Она поглядела в ту сторону, где раньше был загон.
— У нас был проводник, Ван Зил… — задумчиво сказала она, точно не слыша Адама. — С ним случилось то же самое.
— Что значит — то же самое?
— Разве я тебе не рассказывала?
— Я знаю только, что он отправился с вами в экспедицию. Обманул вас, сказал, что знает эту страну, а сам не знал. Вечно лез на рожон, ссорился с твоим мужем.
— Да, он был ужасно глупый. Но очень добрый. И совсем еще мальчик. Мечтал повидать мир, потому, мне кажется, и предложил себя в проводники, потому и соврал, что знает страну.
— Ты с ним подружилась?
— Не то чтобы подружилась… Он был ужасно стеснительный. Но когда ты одна в пустыне и больше не с кем перемолвиться словом — ведь Ларсон был вечно занят своей картой, своим дневником, коллекциями…

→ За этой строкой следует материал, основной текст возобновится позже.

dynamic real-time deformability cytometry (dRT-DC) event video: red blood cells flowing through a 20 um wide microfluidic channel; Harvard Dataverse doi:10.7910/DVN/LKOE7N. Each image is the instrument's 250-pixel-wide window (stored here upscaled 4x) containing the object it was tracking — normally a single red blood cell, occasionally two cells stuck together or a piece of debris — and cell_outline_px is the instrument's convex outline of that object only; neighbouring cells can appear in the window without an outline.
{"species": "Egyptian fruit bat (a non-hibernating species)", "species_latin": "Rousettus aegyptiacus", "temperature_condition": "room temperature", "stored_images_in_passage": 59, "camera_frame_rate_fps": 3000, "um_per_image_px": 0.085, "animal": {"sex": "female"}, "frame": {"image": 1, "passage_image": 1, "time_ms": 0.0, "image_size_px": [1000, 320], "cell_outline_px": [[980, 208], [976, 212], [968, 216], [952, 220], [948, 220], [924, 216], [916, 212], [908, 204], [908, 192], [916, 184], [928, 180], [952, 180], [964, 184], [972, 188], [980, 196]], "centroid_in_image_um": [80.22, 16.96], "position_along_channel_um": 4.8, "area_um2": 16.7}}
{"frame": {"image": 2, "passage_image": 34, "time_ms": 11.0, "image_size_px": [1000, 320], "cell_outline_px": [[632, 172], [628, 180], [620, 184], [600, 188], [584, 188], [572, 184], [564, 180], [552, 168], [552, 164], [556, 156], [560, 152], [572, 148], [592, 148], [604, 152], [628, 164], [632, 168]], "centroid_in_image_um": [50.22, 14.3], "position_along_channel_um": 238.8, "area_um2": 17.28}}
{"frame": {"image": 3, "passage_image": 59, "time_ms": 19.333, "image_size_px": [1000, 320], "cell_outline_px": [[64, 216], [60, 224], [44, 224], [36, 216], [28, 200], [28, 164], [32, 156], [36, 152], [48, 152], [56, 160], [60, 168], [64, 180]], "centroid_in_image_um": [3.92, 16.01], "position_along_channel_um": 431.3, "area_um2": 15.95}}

— Ван Зил за тобой ухаживал? — спросил Адам с вдруг вспыхнувшим подозрением.
Она пожала плечами.
— А что он делал? — настаивал он.
— Дело не в том, что он делал… — Она посмотрела на него, и лицо ее зарделось под загаром. — Мы болтали о том о сем, он всегда был готов услужить мне, но и только. Однако я заметила, какие взгляды он на меня бросает. Беспрестанно. Сначала я сердилась и огорчалась. Мне даже хотелось прикрикнуть на него, чтобы он перестал пялить на меня глаза. Но время шло, муж все глубже погружался в свою работу, уделял мне все меньше внимания… было утешительно думать, что хоть кто-то проявляет ко мне интерес. Любуется мной. — Она помолчала. — Может быть, даже… хочет меня.
— И ты…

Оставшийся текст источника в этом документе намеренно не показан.